GEでは、世界が直面する深刻な医療問題の真の解決を目指して、2009年5月にヘルスケアに関する戦略「ヘルシーマジネーション(healthymagination)」を策定しました。この戦略では、2015年までに60億ドルを投じて、地域に適した技術開発、ヘルスケアITの加速、格差のない医療の提供、在宅医療の推進の4分野で、100種類のイノベーションを実施し、15%の医療コストの削減、15%の医療アクセスの拡大、ならびに15%の医療の質向上を実現することを目指しています。ヘルシーマジネーションの詳細は http://www.ge.com/jp/company/healthymagination/index.html をご参照ください。

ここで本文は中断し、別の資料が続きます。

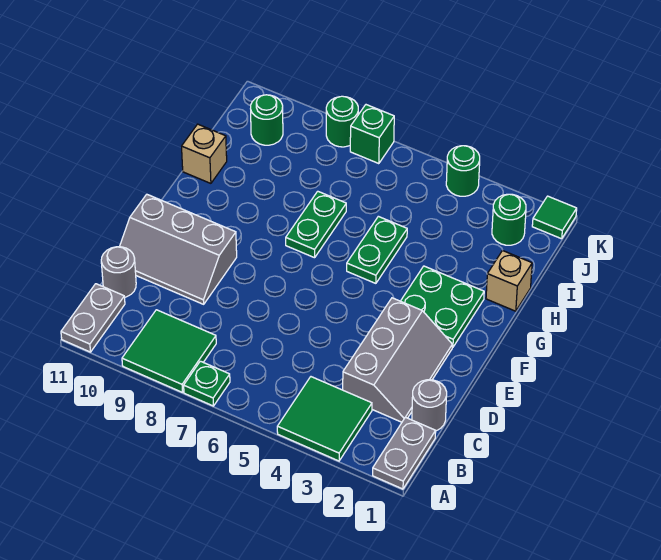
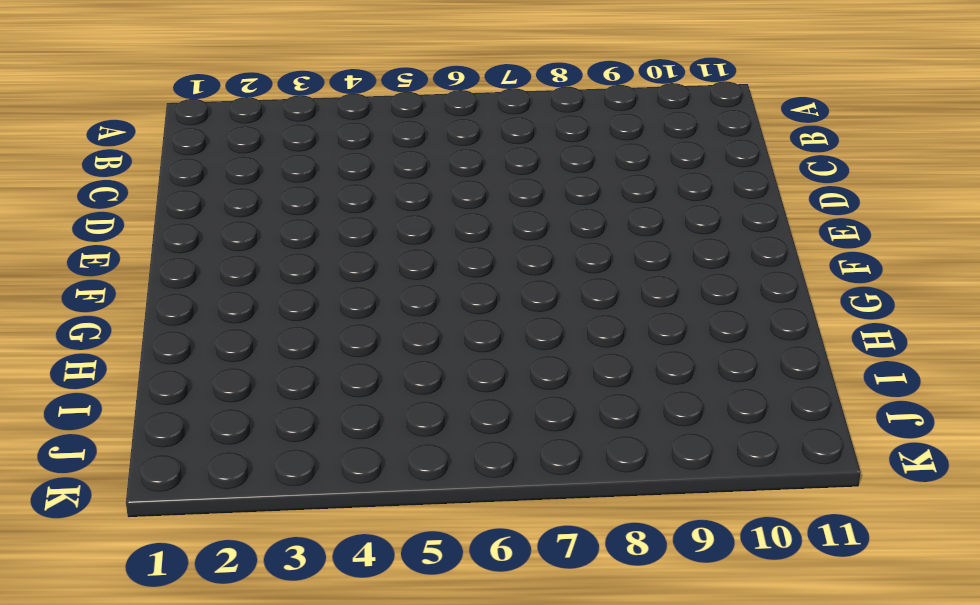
none -> grey plate A1:B1 level 1
none -> green tile A3:B4 level 1
none -> green plate A7 level 1

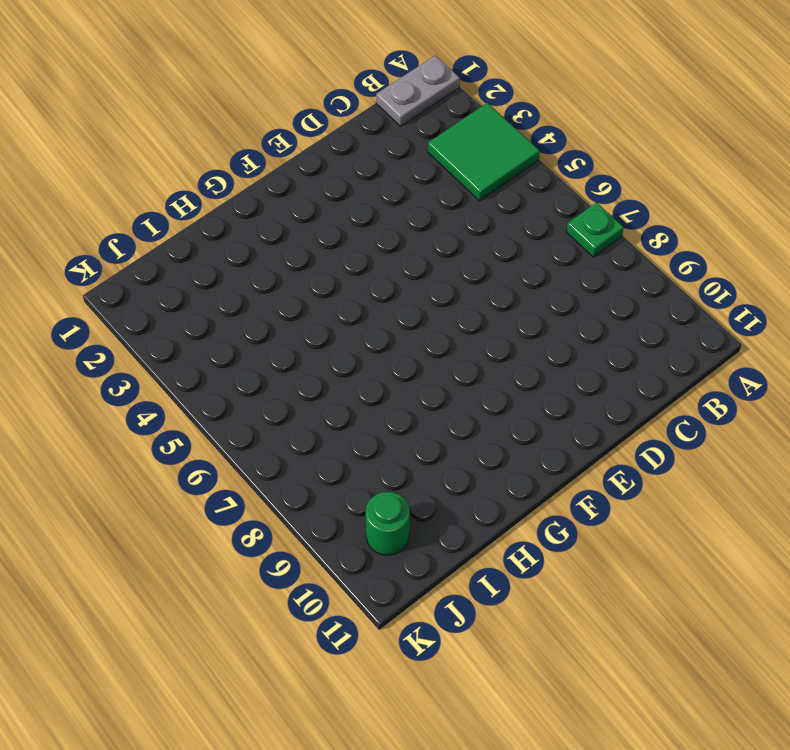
none -> green tile A8:B9 level 1
none -> grey plate A11:B11 level 1
none -> grey round brick C1 level 1

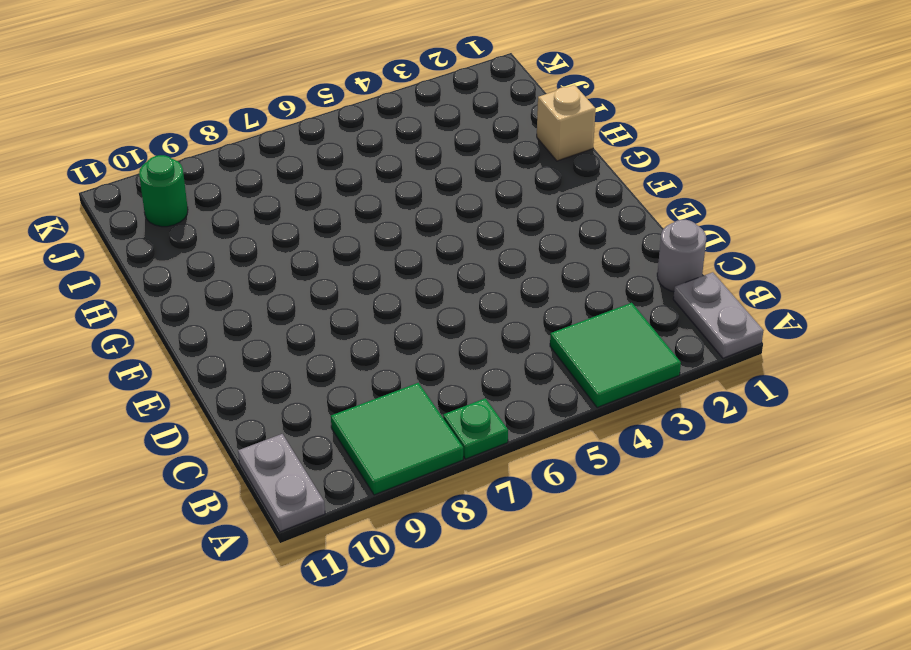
none -> grey slope C2:E3 level 1 top 3
none -> grey round brick C11 level 1
none -> grey slope D9:E11 level 1 top E

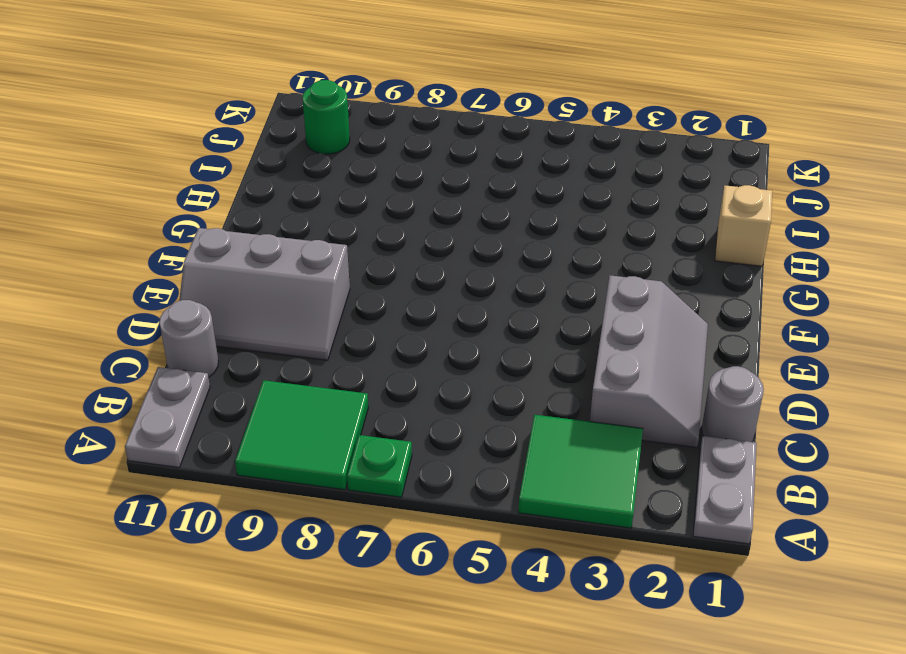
none -> green plate F2:G3 level 1
none -> green plate G5:H5 level 1
none -> green plate G7:H7 level 1

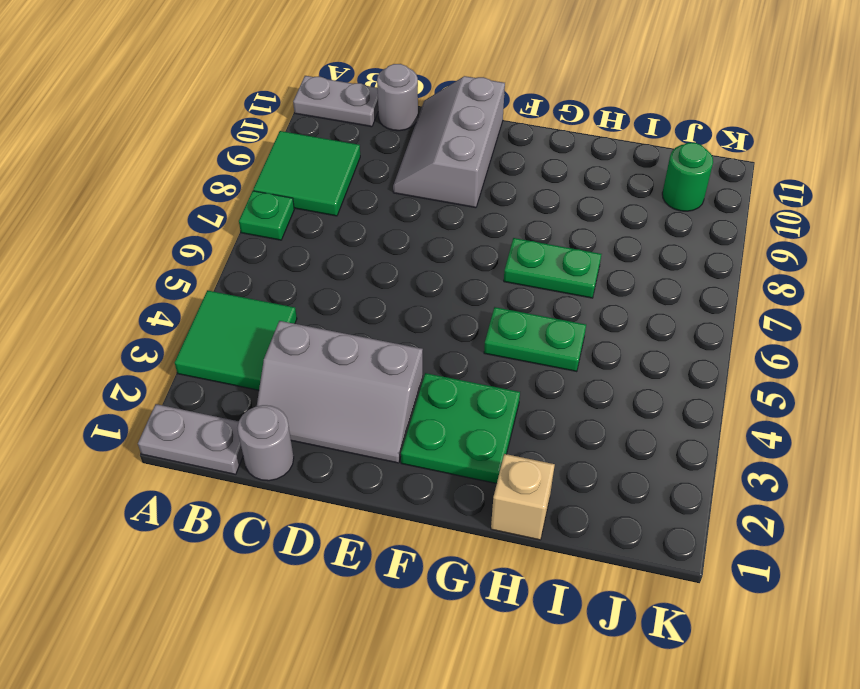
none -> tan brick H11 level 1
none -> green round brick J2 level 1
none -> green tile K1 level 1

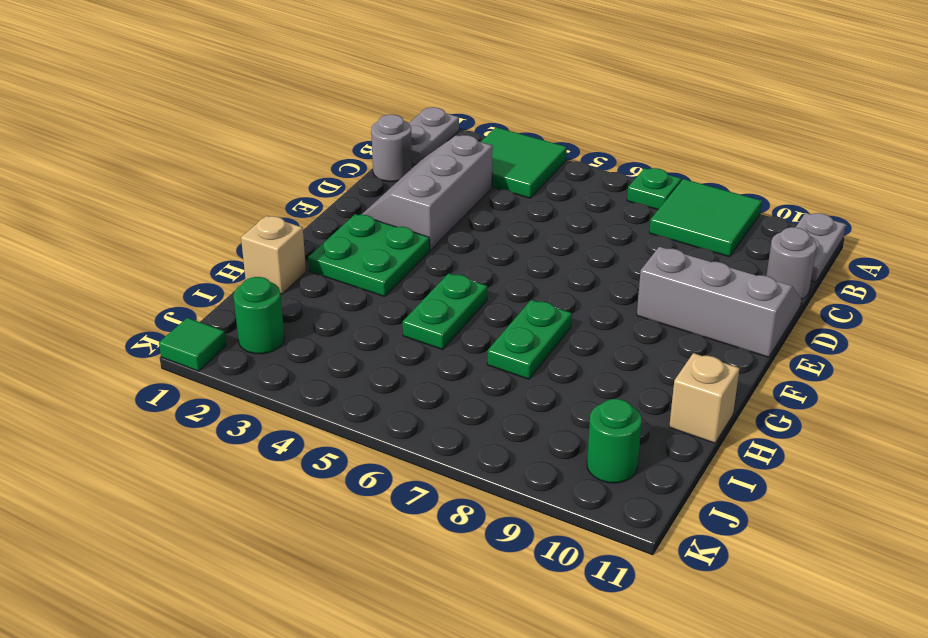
none -> green round brick K4 level 1
none -> green brick K7 level 1
none -> green round brick K8 level 1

*1 エネルギー分解能は、放射線のエネルギー測定の精度を表す指標。高いほうがより高精度のエネルギー測定が可能
*2 マルチトレーサースキャンとは、エネルギーの違う核種で標識した異なる放射性薬剤を投与し、それぞれの生体内分布を1度のスキャンで区別して画像化する手法
*3 時間分解能は、どれだけ短時間でスキャンが可能かという性能を表現する能力
新発売3製品一覧(発売日はすべて2010年9月7日)
製品名 | 希望小売価格 | 初年度国内販売目標 |
eXplore speCZT CT120 | 1億3,000万円(構成により異なる) | 5台 |
eXplore speCZT | 7,000万円(構成により異なる) | |
eXplore CT120 | 6,000万円(構成により異なる) |
GEヘルスケア・ジャパン株式会社は、CT(コンピューター断層撮影装置)やMR(磁気共鳴断層撮影装置)などの医療用画像診断装置やヘルスケアITをはじめ、メディカル・ダイアグノスティクス(体内診断薬)や生体情報モニターから、創薬、バイオ医薬品、ならびに医療機関の経営支援に至るまで、幅広い分野にわたる専門性を生かし、次世代の患者ケアをデザインする先端的な医療技術ならびに医療サービスを提供しています。米ゼネラル・エレクトリック(GE)のヘルスケア事業部門であるGEヘルスケアの日本での中核拠点として、現在GEが全世界で推進している「ヘルシーマジネーション」戦略にもとづき、医療コストの削減、医療アクセスの拡大、ならびに医療の質の向上を実現する革新的な製品やサービスの開発を継続しています。GE横河メディカルシステムとGEヘルスケア バイオサイエンスが2009年8月1日付で事業統合し、「GEヘルスケア・ジャパン株式会社」としてビジネスを開始。2010年1月1日現在の社員数は1,890名、国内で展開する事業所数は53カ所、2009会計年度(2009年1月~12月)の総売上は約1,190億円。ホームページアドレスは www.gehealthcare.co.jp 。